Hoje, Nosila é um dos artistas de graffiti que vivem diretamente de sua arte. “Sim, sim. Posso dizer que sim. Hoje eu tô tendo um retorno bem legal. Com esses trabalhos comerciais, com personalização de peças e várias coisas que eu venho fazendo. Adoro fazer customização. E isso tem me dado um retorno bem legal”, revela.

Com a criação de sua marca própria, Nosila passou a se dedicar a personalizações e a projetos encomendados, que se tornaram parte central de sua produção, sem que isso eliminasse o prazer do graffiti de rua, realizado de forma livre e não institucionalizada.

A profissionalização também passou pelo domínio da imagem e da comunicação. Nosila descreve sua preocupação em registrar processos de pintura em foto e vídeo, transformando a produção em conteúdo para redes sociais. Esse esforço, antes alvo de críticas, tornou-se diferencial competitivo.

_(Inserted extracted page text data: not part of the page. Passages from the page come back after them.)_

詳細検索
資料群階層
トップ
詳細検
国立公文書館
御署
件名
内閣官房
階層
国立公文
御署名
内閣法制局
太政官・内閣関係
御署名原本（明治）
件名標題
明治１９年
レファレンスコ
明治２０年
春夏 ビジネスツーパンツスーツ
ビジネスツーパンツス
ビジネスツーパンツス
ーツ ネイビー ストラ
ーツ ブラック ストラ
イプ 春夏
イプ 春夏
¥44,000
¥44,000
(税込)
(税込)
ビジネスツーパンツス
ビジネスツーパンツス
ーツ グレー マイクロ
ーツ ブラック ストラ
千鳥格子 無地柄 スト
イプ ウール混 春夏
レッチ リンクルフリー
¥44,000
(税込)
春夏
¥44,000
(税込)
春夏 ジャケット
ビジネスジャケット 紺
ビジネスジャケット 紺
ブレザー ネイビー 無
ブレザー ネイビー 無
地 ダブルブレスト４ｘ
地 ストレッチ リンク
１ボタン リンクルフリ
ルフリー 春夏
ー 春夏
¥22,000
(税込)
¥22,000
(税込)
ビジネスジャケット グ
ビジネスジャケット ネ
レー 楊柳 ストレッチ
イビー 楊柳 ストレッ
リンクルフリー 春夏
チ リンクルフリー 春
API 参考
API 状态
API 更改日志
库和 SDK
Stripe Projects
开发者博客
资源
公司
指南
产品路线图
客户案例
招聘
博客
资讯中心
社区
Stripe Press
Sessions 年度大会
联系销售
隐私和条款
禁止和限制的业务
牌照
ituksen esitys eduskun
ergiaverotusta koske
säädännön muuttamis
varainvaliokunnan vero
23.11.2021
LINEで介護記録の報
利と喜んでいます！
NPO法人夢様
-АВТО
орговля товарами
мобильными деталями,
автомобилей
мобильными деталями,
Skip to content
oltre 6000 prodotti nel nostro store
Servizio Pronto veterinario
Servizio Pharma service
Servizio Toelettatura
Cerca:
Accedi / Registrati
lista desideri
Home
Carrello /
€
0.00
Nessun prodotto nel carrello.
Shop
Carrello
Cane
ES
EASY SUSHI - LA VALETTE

Hoje, a contratação de sua arte muitas vezes envolve a expectativa de entrega de registros audiovisuais: “As pessoas não me contratam só pela arte. Hoje, quando vão me contratar, já perguntam: vai ter vídeo, vai ter vídeo do processo? O vídeo vai pra minha rede social. E se algum vídeo meu que eu faço do processo da arte vai pro Instagram ou vai pro cliente, é porque ele pagou pelo vídeo, porque é um trabalho, né?” , explica.

Entre a rua e o mercado, Nosila construiu uma identidade híbrida: grafiteiro de ataque, mas também produtor de conteúdo, artista independente e marca comercial. A recusa em integrar crews na atualidade reforça essa autonomia: ele optou por não se vincular a coletivos para focar no desenvolvimento de sua marca. A estratégia, contudo, não rompe com a cena — ao contrário, mantém-no em diálogo com outros artistas e festivais, mas sem compromissos fixos.

A história do graffiti em Teresina, vista a partir de Nosila, é uma história de continuidade e reinvenção — marcada pela persistência de nomes e estilos, pela capacidade de adaptação ao mercado e pela força de coletivos que mantêm a chama acesa.